With them are Editor Daily (David Trice) who sacrifices his freedom of the press, President Prexy (Matthew Patrick Davis) who echoes the Mister’s self-serving war efforts, and Dr. Specialist (Rob Roy Cesar) who lies about a man’s death to protect his own reputation. Mr. Mister’s spoiled rotten children, Junior Mister (a crass and wonderful Adam Wylie) and dim-witted Sister Mister (Meagan Smith) complete the wealthy family.

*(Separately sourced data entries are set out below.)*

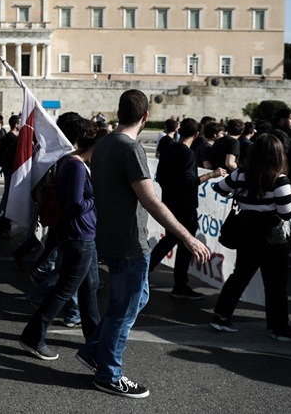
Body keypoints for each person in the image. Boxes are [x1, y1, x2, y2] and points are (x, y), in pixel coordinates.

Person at [76, 90, 210, 399]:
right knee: (125, 309)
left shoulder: (105, 143)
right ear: (145, 117)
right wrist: (188, 238)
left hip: (108, 236)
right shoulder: (130, 148)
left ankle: (94, 349)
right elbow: (151, 201)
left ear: (118, 112)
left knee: (137, 298)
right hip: (129, 241)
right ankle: (109, 374)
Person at [210, 134, 291, 343]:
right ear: (278, 156)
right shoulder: (280, 180)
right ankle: (279, 327)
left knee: (240, 275)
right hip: (271, 237)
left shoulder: (241, 174)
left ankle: (221, 316)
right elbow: (286, 214)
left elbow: (218, 188)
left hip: (246, 232)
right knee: (275, 284)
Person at [18, 117, 101, 361]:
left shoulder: (72, 162)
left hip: (83, 234)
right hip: (79, 235)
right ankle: (33, 336)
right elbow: (74, 204)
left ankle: (95, 338)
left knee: (89, 287)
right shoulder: (75, 165)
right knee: (65, 289)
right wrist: (97, 199)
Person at [151, 118, 225, 299]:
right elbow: (189, 182)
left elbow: (159, 176)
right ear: (196, 134)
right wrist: (213, 174)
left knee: (168, 241)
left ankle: (145, 273)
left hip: (169, 202)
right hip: (185, 206)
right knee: (185, 244)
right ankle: (180, 285)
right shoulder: (187, 153)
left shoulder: (168, 149)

In contrast, the common man’s troubles are represented by Harry Druggist (Jack Laufer), Moll (Tiffany C. Adams), Gus and Sadie Polock (Matt Wolpe and Penelope Yates) and Ella Hammer (Lowe Taylor), honest citizens who can’t catch a break. Their stories are heartbreaking and bring a weighty realism to the production. All turn in powerful performances, with Taylor’s show-stopping number “Joe Worker” a true standout. An interesting side note: Matt’s father Lenny Wolpe was the Druggist in The Blank’s ’94 production.

Completing the cast are utility players Mikey Hawley and Will Barker, who along with Matt Wolpe, play several roles each, comedic to dramatic.

I loved Kurt Boetcher’s stripped down set and Naila Alladin Sanders vintage 1930s costumes. JC Gafford’s lighting was also really effective, especially when highlighting the social commentary within songs. Ah, the glow of the imagined footlights and the stark black and white contrast of the news reel.

A show’s vision begins and ends with the director, and in the case of The Cradle Will Rock, Daniel Henning has proven once again that The Blank is worthy of its many accolades. With impeccable taste and an undeniable respect for the message of the show, he has made it look easy. So get thee to the theatre before this cradle falls on closing night. You’re not likely to see a production like this again.